As major May auctions approach, the event brings together industry professionals to discuss the challenges and opportunities in the art market and art finance sectors.
One of the key topics highlighted during the conference is the struggle faced by firms involved in fractional ownership investment and art lending due to the changing economic landscape.
Over the past few years, the art lending industry has experienced significant expansion, with collectors increasingly using art as collateral for loans.
This trend has attracted major banks, such as Bank of America, Goldman Sachs, and JPMorgan, to enter the market, leading to substantial growth.
In fact, by 2018, the art lending sector was estimated to be worth $20 billion. These banks reported a growth of up to 30% in their art loan businesses over the year 2021.
Sotheby’s Financial Services, a prominent player in the art lending market, has seen impressive results, with its total portfolio of art loans reportedly reaching around $1 billion.
The firm also achieved a growth rate of 50% between 2021 and 2022. In the US alone, the art lending sector was valued at between $24 billion and $28.2 billion in 2021.
In fact, by 2018, the art lending sector was estimated to be worth $20 billion.

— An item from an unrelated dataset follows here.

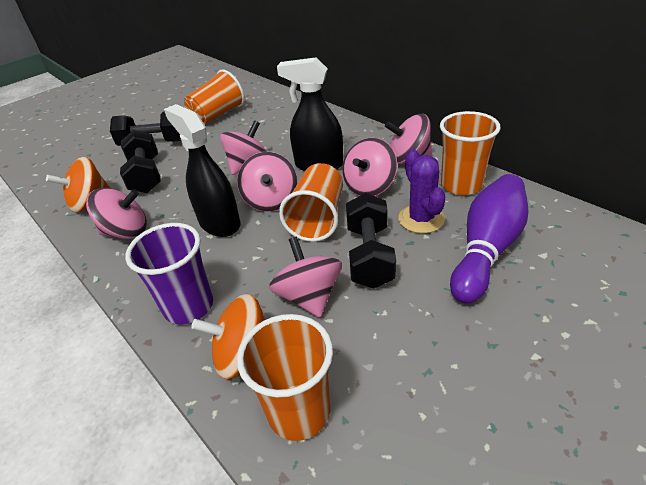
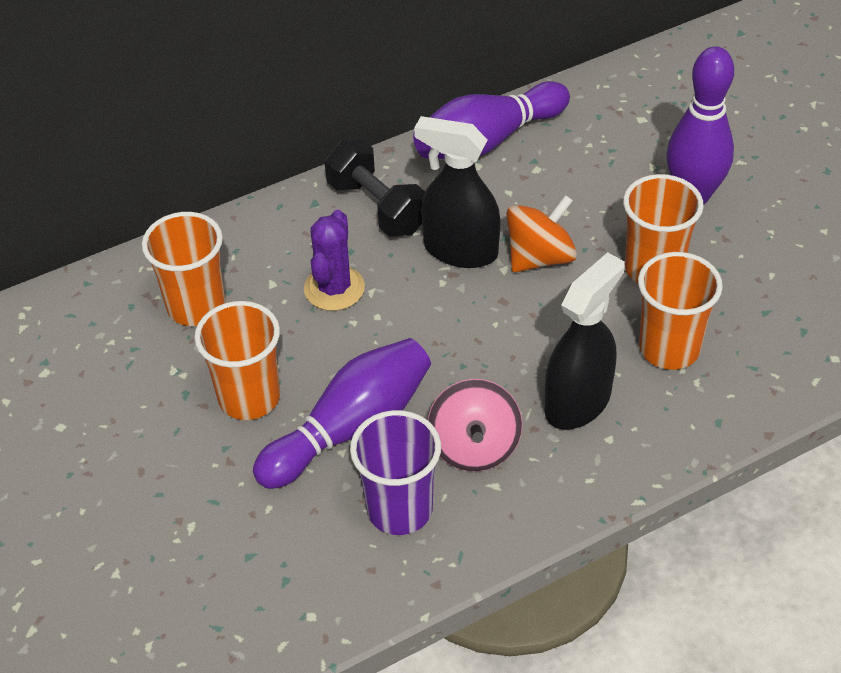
black dumbbell: 3 -> 1
orange spinning top: 2 -> 1
pink spinning top: 6 -> 1
purple bowling pin: 1 -> 3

These banks reported a growth of up to 30% in their art loan businesses over the year 2021.
The pandemic brought about an economic environment that propelled the growth of fractional ownership firms like Yieldstreet, Mintus, Masterworks, and Securitize.
Low interest rates and a surge in disposable income were some of the factors that contributed to their rapid expansion.

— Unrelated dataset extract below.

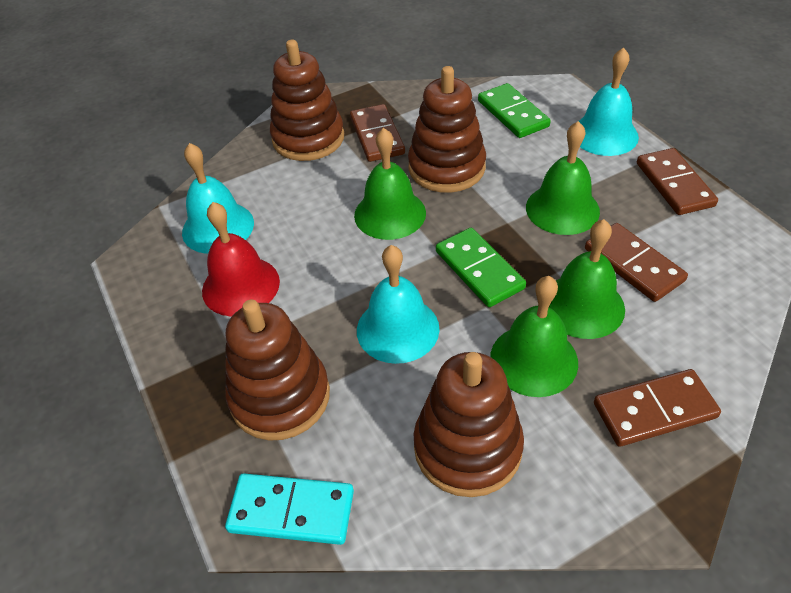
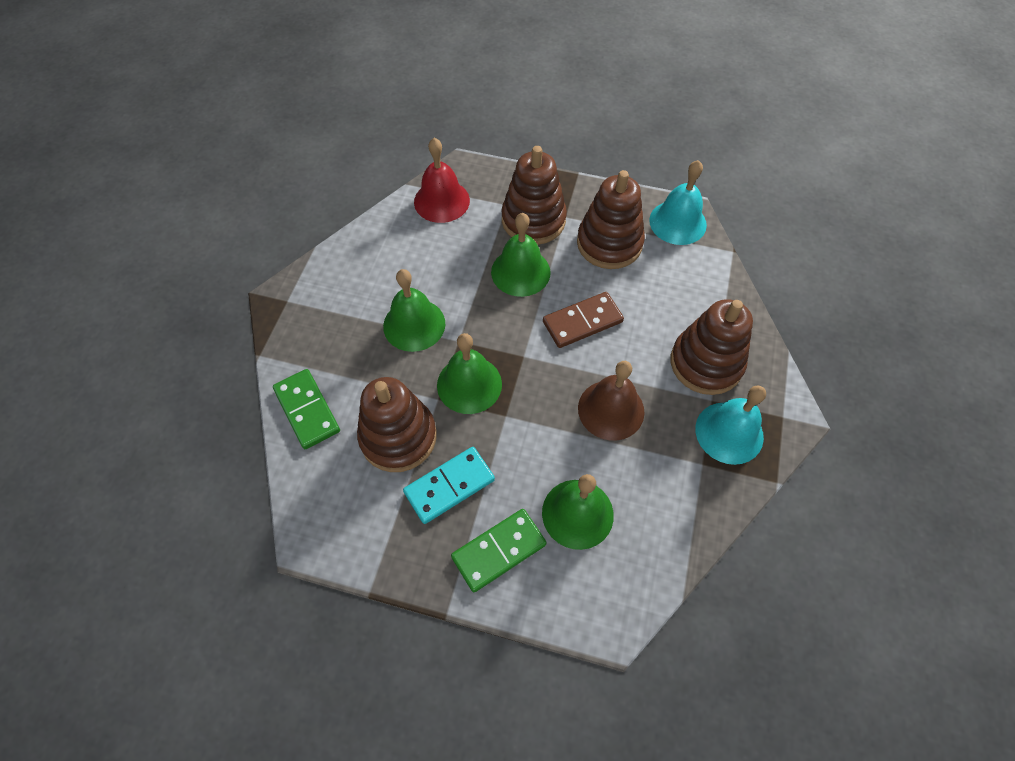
brown bell: 0 -> 1
brown domino: 4 -> 1
turquoise bell: 3 -> 2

However, the economic landscape has since changed, with global interest rates increasing and inflation running high.
These factors present new challenges for fractional ownership firms as they struggle to attract investors to alternative assets.
For example, Masterworks purchased over $450 million worth of paintings using its cash runway but found it difficult to achieve ambitious sales targets, resulting in staff layoffs.
Mintus faced a different challenge due to a more restrictive regulatory environment in the UK, forcing the company to shift its focus from retail to institutional investors and family wealth offices.
Yieldstreet, which has a diverse portfolio of funds in real estate, law, and art, also experienced layoffs in its art-focused division, Athena.
This was reportedly due to the company’s inability to bounce back from a dip in investor interest that began last summer.
Despite the challenges faced by fractional ownership firms, the art lending sector continues to draw interest from investors.
This has led to the emergence of alternative models for art financing, such as decentralized autonomous organizations (DAOs) like Arkive.
Arkive, which raised $9.7 million in funding, presents itself as a lending institution that crowdsources its member-investors for funds and direction on acquisitions.
The organization then brokers loans of art and ephemera to private and public spaces. By doing so, Arkive aims to decentralize the art market and provide new opportunities for investors.
The future of fractional ownership companies remains uncertain as the economic climate continues to shift.
While some firms, such as Masterworks, claim to be unaffected by the retail environment, others, like Yieldstreet and Mintus, acknowledge the difficulties of attracting investors in an increasingly challenging financial landscape.
As the art market evolves, the Art Business Conference serves as a valuable platform for industry professionals to discuss these challenges and explore potential solutions.
With a changing economy, new regulations, and alternative models emerging, the art market will need to adapt and innovate to thrive in the years ahead.